8. As pleaded by the opposite parties, when they have inspected the premises, periodically they found the meter was out of order on 17.6.96. There by removing the meter probably giving direct connection. Because of the non availability of the meter, as pleaded no new meter was fixed, and new meter was fixed only on 2.8.97, there by showing some delay. But during that period also electricity was consumed, for that the complainant should pay consumption charge.
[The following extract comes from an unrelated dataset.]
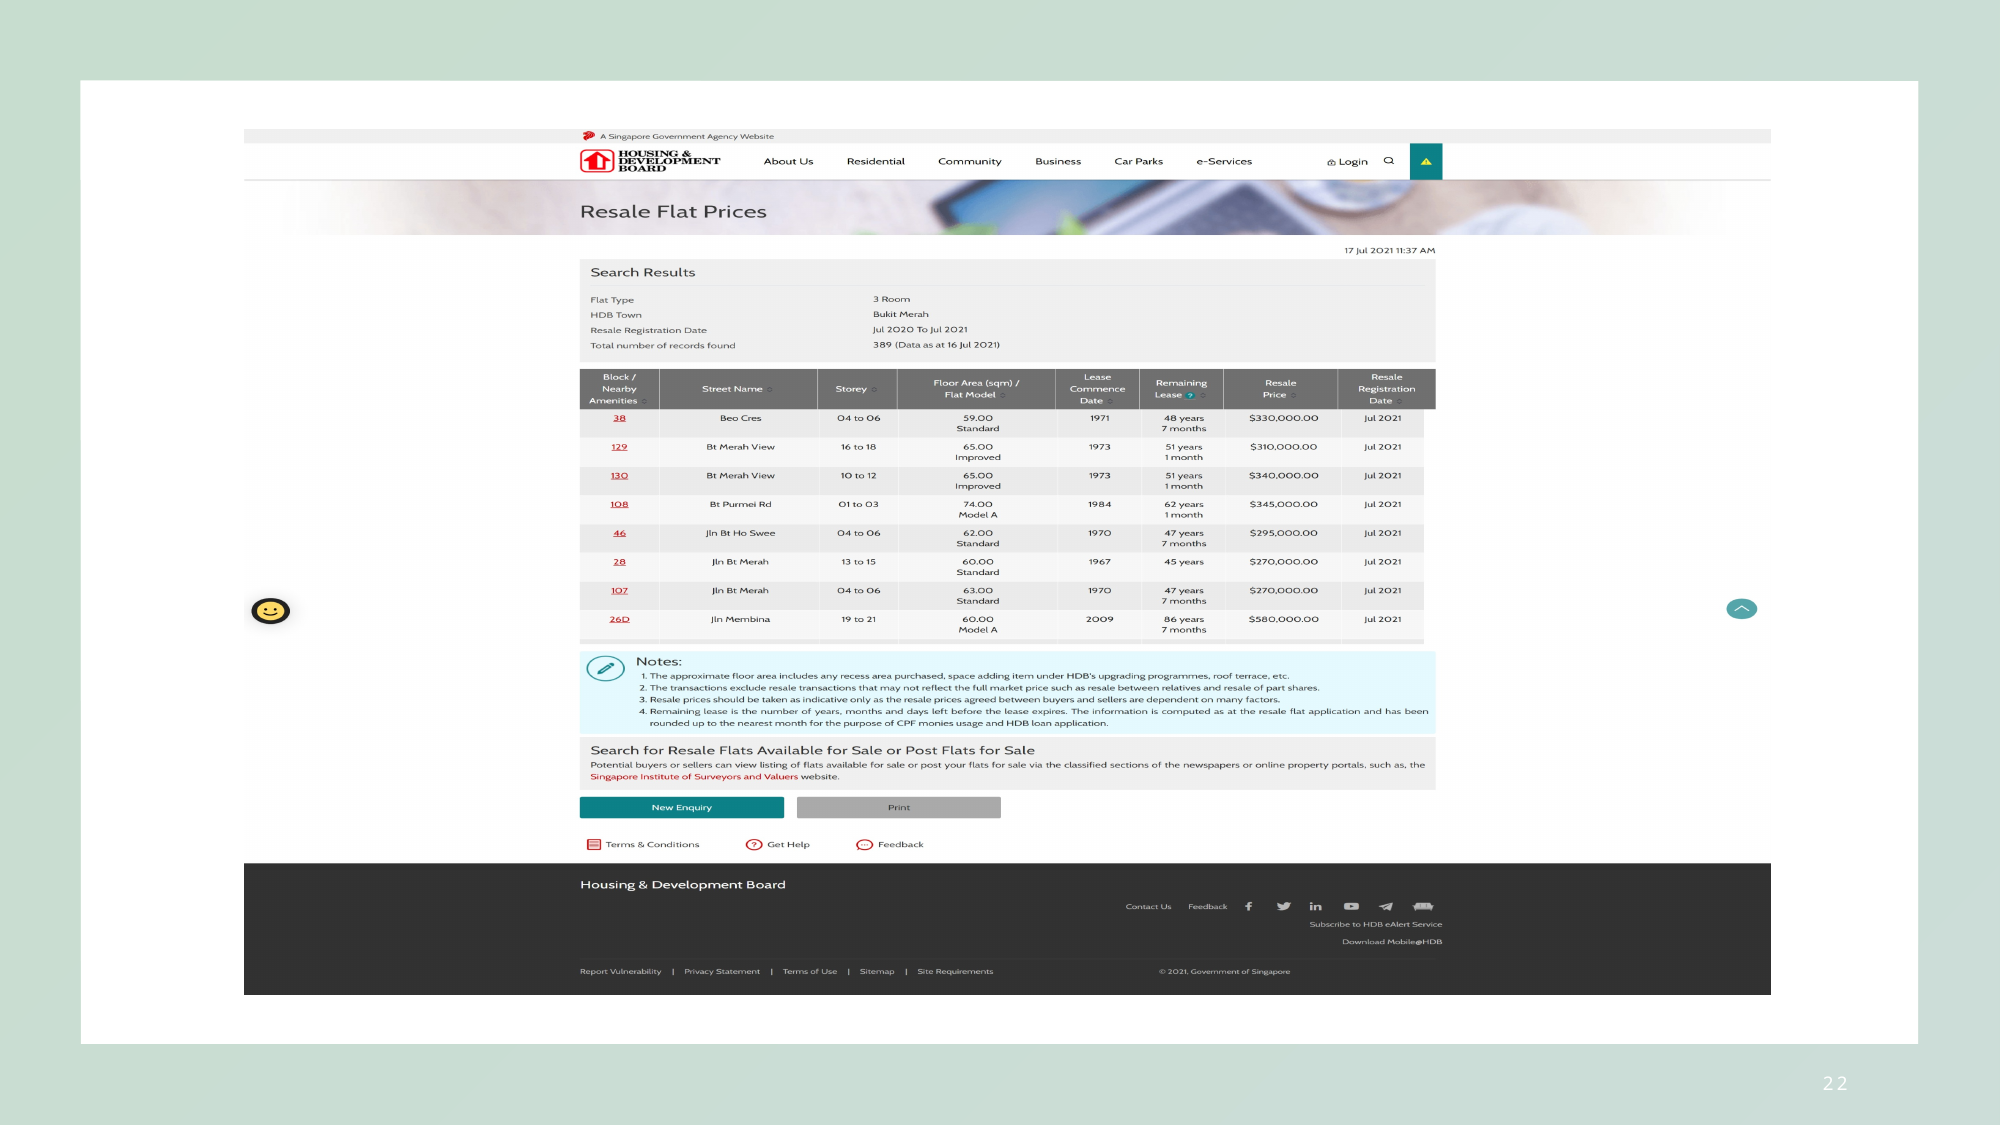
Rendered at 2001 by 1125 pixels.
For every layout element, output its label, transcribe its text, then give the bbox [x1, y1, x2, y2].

picture [244, 129, 1771, 995]
slide_number 22 [1412, 1054, 1863, 1115]
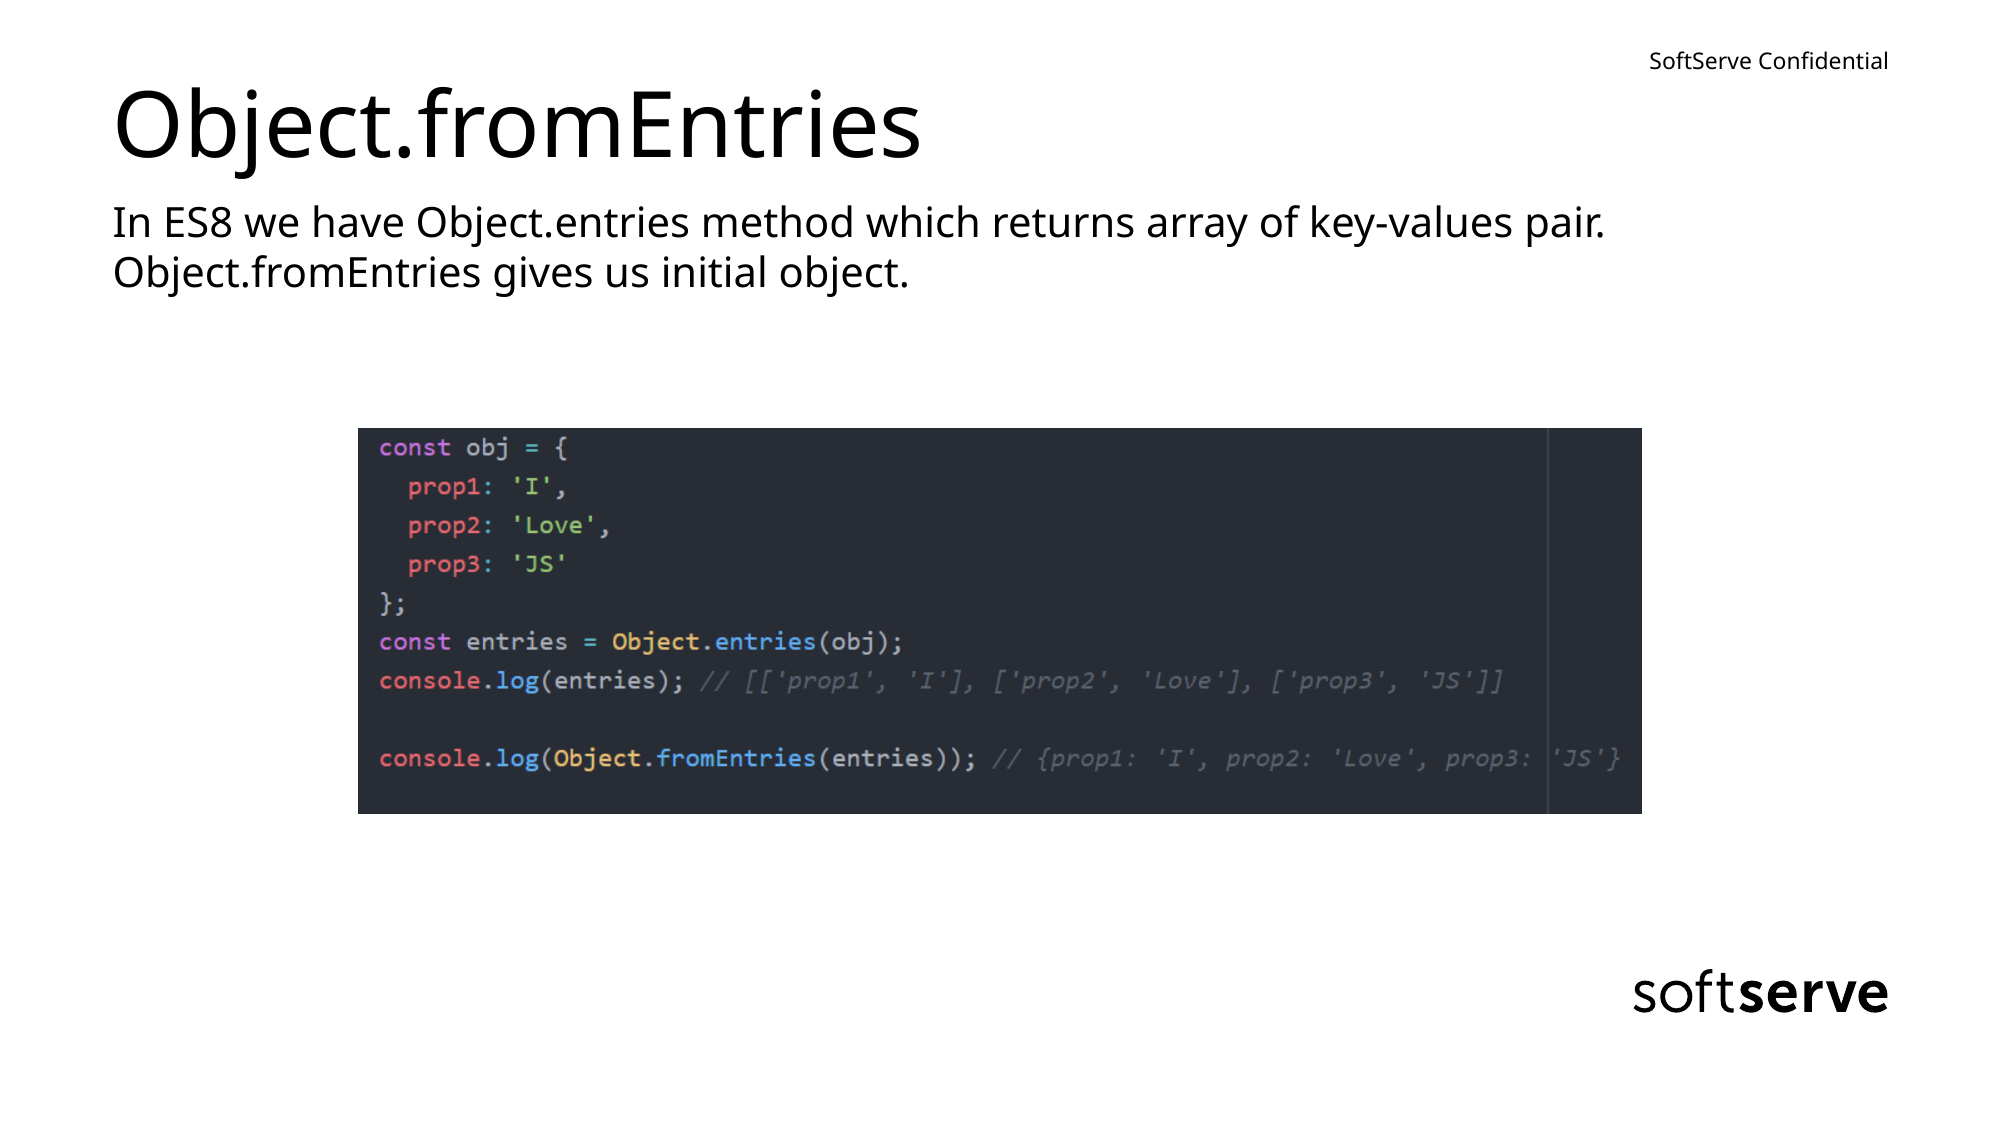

As per the Board Regulations, they are competent to take the average of the electricity supplied, during the preceding 4 months and in this way alone calculating the previous consumption, taking average, working out the charge a sum of Rs.45,854/- was arrived, in which we are unable to find any deficiency as such, that too, when the authorities have acted according to the rules and regulations.
9. The main grievance for the learned counsel for the appellant was when there was a dispute, regarding the defective meter it should have been referred to the Electrical Inspector, and upon his report alone action should have been taken. By going through the facts and circumstances of the case, we feel, this case will not come under Section 26 as pleaded in the written statement. The meter was out of order and it is not the case of incorrect recording of consumption, thereby though functioning, not properly functioning. After the removal of the old meter, direct connection appears to have been given, and for the consumption period alone, as per the Board rules average was worked out, amount claimed and without objection, at the first instance, some instalments have also been paid.
Therefore on the ground the meter was not sent for testing, deficiency cannot be attributed, when the authorities have acted as per the guidelines. We find no case, that the meter was defective, in the sense not recording the actual consumption, because of the inherent defect, whereas it is the case of the opposite parties, the meter was out of order, not recording energy when removing the same for testing. Unfortunately the District Forum not considering the nature of the complaint, and the power conferred upon the opposite partiies, in our considered opinion, recorded a erroneous findings as if the case is in time, there was deficiency, in which findings we are unable to concur. Hence, the appeal deserves, to be accepted.
10) In the result, the appeal is allowed, setting aside the order of the District Forum in O.P No.11/2000, dated 22.8.2007 and the complaint is dismissed. Under the facts and circumstances of the case, there will be no order as to cost, through out.
The Registry is directed to hand over the Fixed Deposit Receipt, made by way of mandatory deposit, to the appellant, duly discharged.
S. SAMBANDAM VASUGI RAMANAN M.THANIKACHALAM MEMBER II MEMBER I PRESIDENT.